Stripping certain requests from log files

paulm on 2004-06-09T00:32:02

I have this service that performs a HEAD request on a few sites I run, every few minutes. The problem is that it inflates my page hit count. Being one of those problems that is too annoying to do properly, the following one-liner (line broken for a shot at clarity) came out surprisingly easily,

for i in www.paulm.com-access.log.*gz; do
  gunzip $i; f=`echo $i | perl -pe 's/.gz//'`;
  perl -ni -e 'print unless /^ftp.itransact/' $f;
  gzip $f& echo $f;
done



zgrep might be handy too

grantm on 2004-06-09T19:10:29

zgrep -v '^ftp.itransact'

Of course once you add in a shell loop to iterate over the files and re-gzip them it starts to look like your original code :-)
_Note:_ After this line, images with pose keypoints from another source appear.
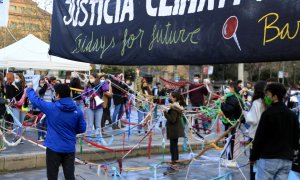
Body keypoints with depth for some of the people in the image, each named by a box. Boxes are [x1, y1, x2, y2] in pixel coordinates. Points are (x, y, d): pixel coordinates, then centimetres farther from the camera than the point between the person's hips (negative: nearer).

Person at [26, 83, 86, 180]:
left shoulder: (51, 107, -11)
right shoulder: (77, 111, -4)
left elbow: (35, 100, 1)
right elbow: (82, 129, 2)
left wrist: (30, 88, 20)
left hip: (54, 148, -2)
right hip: (70, 148, 3)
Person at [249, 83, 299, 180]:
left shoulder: (268, 113, -10)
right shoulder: (292, 115, 10)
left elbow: (259, 137, -10)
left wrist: (253, 157, -2)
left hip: (268, 158, -6)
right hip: (287, 159, 6)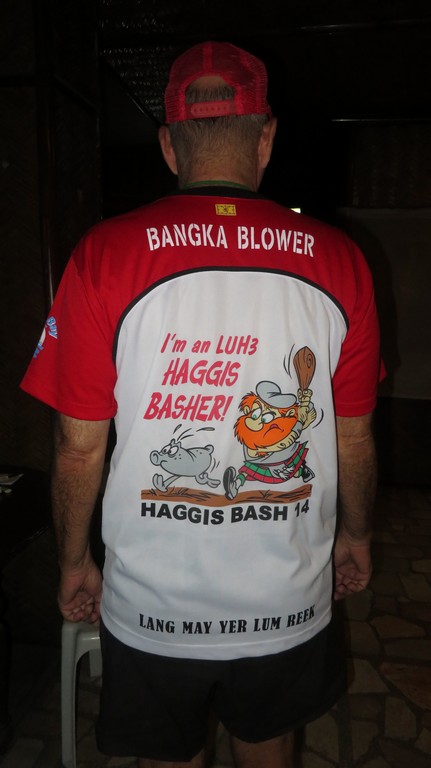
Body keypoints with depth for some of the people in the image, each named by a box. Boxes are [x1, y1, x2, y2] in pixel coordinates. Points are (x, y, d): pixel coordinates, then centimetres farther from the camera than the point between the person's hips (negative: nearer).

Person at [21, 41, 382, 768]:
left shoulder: (105, 256, -16)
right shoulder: (337, 261, -11)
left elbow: (80, 446, -11)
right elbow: (353, 439, -3)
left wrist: (74, 561, 6)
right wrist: (355, 534, 15)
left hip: (152, 607, -1)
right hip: (289, 604, 2)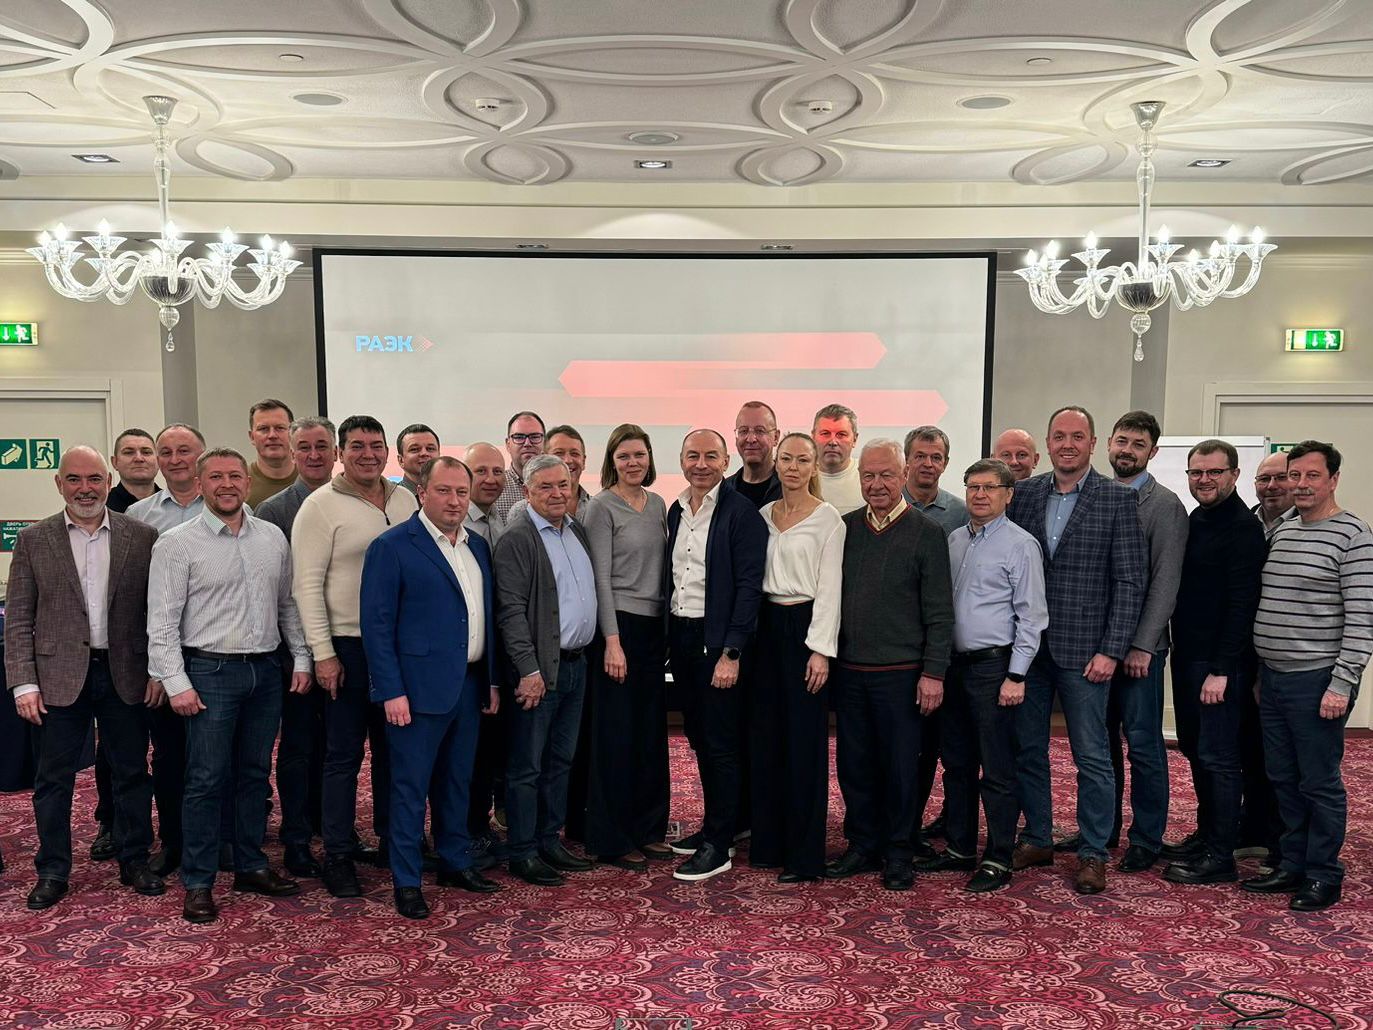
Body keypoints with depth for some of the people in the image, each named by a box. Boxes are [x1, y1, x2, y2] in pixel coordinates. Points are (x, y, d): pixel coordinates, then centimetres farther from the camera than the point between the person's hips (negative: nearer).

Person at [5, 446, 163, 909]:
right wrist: (24, 682, -6)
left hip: (126, 675, 1)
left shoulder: (142, 537, 1)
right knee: (53, 778, 9)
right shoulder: (33, 541, 1)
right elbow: (18, 619, 1)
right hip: (59, 676, 0)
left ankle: (135, 861, 25)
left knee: (131, 772, 10)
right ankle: (52, 871, 24)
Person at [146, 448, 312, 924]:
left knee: (255, 774, 14)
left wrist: (301, 659, 7)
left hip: (266, 670, 4)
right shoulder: (177, 543, -6)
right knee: (206, 780, 1)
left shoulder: (272, 537, 7)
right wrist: (176, 683, -12)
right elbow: (162, 622, -8)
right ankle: (197, 884, 13)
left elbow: (288, 604, 13)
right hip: (210, 672, -4)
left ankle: (251, 866, 26)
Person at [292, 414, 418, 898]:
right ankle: (338, 855, 16)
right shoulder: (320, 506, -8)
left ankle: (391, 838, 29)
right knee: (344, 754, 3)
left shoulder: (406, 500, 7)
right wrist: (322, 653, -14)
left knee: (394, 746, 14)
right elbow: (308, 585, -11)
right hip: (349, 645, -5)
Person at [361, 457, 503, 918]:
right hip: (419, 687, -6)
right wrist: (391, 691, -16)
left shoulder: (478, 547, 11)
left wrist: (491, 681, 12)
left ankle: (455, 862, 32)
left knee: (457, 781, 17)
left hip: (468, 685, 7)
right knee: (411, 786, 3)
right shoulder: (391, 547, -9)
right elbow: (377, 623, -12)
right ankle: (407, 881, 16)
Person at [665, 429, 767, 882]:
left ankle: (718, 846, 9)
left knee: (721, 743, 0)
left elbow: (749, 586, -15)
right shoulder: (675, 511, 11)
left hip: (717, 642, -7)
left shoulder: (741, 512, -11)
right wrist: (668, 637, 9)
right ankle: (713, 825, 30)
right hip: (680, 636, 7)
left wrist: (730, 653, -18)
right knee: (698, 738, 16)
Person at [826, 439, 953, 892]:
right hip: (850, 669, 4)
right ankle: (863, 846, 27)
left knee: (900, 766, 6)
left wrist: (933, 672, -10)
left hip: (900, 673, -4)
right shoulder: (845, 528, 7)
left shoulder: (926, 533, -3)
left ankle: (898, 853, 21)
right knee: (854, 764, 11)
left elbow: (939, 612, -5)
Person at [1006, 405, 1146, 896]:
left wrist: (1111, 651, -11)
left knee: (1092, 756, 4)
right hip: (1027, 646, 4)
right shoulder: (1023, 493, 5)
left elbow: (1130, 580, -6)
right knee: (1027, 749, 12)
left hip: (1082, 649, -3)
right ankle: (1037, 838, 28)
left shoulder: (1118, 499, -4)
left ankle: (1093, 852, 19)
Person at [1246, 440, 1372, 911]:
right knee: (1283, 779, 13)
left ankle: (1324, 876, 15)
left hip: (1317, 681, -7)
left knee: (1320, 783, 2)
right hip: (1272, 678, 7)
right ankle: (1293, 866, 25)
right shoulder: (1280, 531, 12)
Re:zgrep might be handy too

paulm on 2004-06-11T15:19:58

Yeah, true. zgrep's pretty handy for scanning but not so much use for in-place mods, so far as I've seen. I'm sure it's possible with some of bash's more esoteric (for me!) constructs... But why bother when perl's there, heh. It's funny watching these little hacks have perl appear in there somewhere (f=`perl ...`), then as more functionality is needed, more of it gets shoe-horned into the perl invocation until *pop* it's all in perl and it gets re-written "properly":
#!/bin/sh
exec perl $0.pl
:-)